▶ **Passage shown**:

===================================================================================================
Ideas about syntactic and algorithmic aspects of Constraint and Logic Programming in Python (CLPiP)
===================================================================================================

** WORK IN PROGRESS **

Introduction
============

Scope
-----

This document tries to shed some light on integration of logic and
constraint programming into Python using the PyPy framework.

This takes place in Working Packages 09 and 10 of the EU PyPy funding
project. The logic and constraint programming features are to be added
to PyPy (WP9). An ontology library will be provided and will serve as
our first use case for logic programming.

PyPy has been progressively equiped with a parser and compiler
flexible enough that it is hoped that developpers can leverage it to
extend the language *at runtime*. This is quite in the spirit of Lisp
macros, if not the exact manner. It is expected that an aspect
oriented programming toolkit be built using the compiler and parser
infrastructure (WP10). This will serve the needs of WP9.

▶ **Exercise instructions**:
**1)** List every heading in the CLPiP notes that is underlined with a row of "=" or "-" characters.
**2)** According to the CLPiP notes, what will serve as the first use case for logic programming?
**3)** Carry on the CLPiP notes on logic and constraint programming in Python from where they end.

▶ **Excerpted data**:
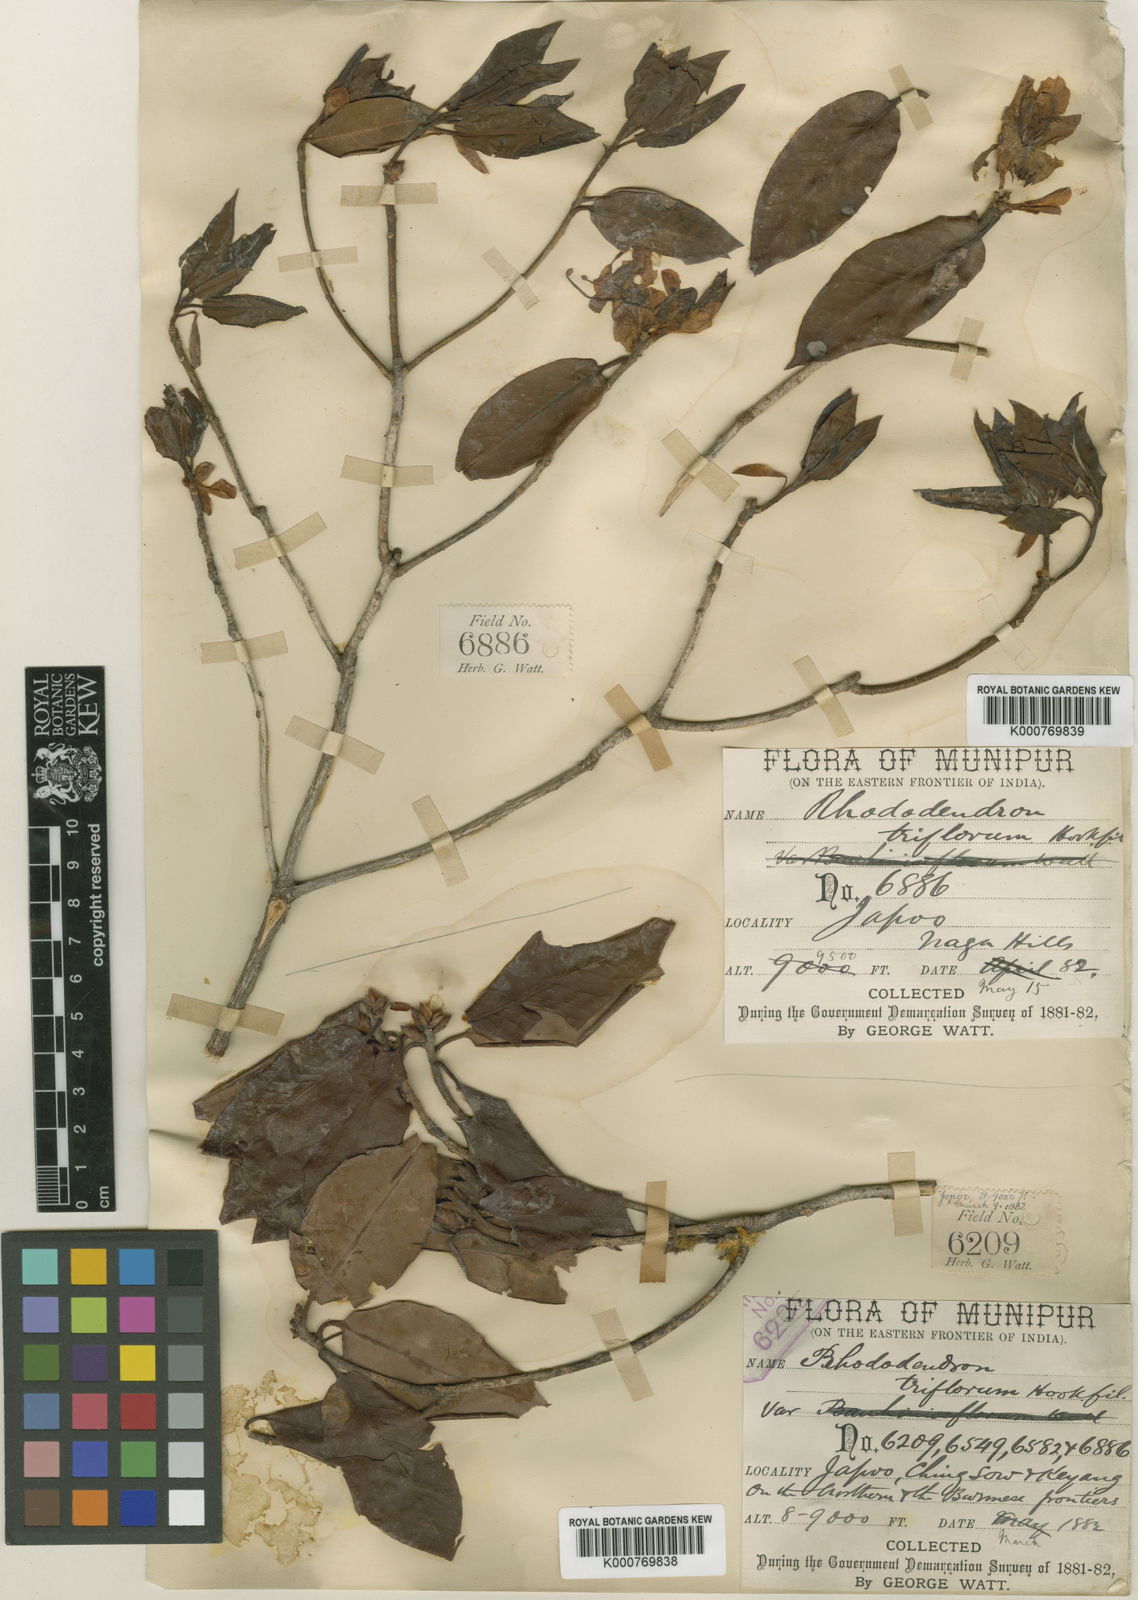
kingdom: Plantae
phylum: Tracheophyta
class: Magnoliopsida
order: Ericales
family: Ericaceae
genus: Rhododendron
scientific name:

▶ **Response list**:
**1)**
- Ideas about syntactic and algorithmic aspects of Constraint and Logic Programming in Python (CLPiP)
- Introduction
- Scope

**2)** An ontology library.

**3)**
Clarifications
--------------

This work was described as integration of logic programming *and*
constraint programming into PyPy. Both are obviously related and we
have settled on the concurrent logic and constraint programing (CCLP)
model present in the Oz programing language. It allows to write
logic (Prolog-style) programs and to use constraint solving
techniques in an integrated manner (as opposed to the use of an
external toolkit with high impedance mismatch between language runtime
and constraint solving package). The relational way will be built on
the constraint solving machinery (much like, in Oz, the *choice*
operator is built on top of *choose*).

This will allow 

Lastly, here we mainly discuss syntactical issues: those are probably
the least difficult aspects of getting CLP into python; getting an
efficient implementation of the canonical algorithms into PyPy will be
the bulk of the work.

Constraint programming
======================

In constraint programming, a 'problem' is a set of variables, their
(finite discrete) domains, and the constraints that restrict their
possible values (or define the relations between the values). When all
these have been given to a constraint solver, it is possible to find
all possible solutions, that is the sets of valuations that satisfies
simultaneously all constraints. The solver is solely responsible for
finding solutions (or lack thereof).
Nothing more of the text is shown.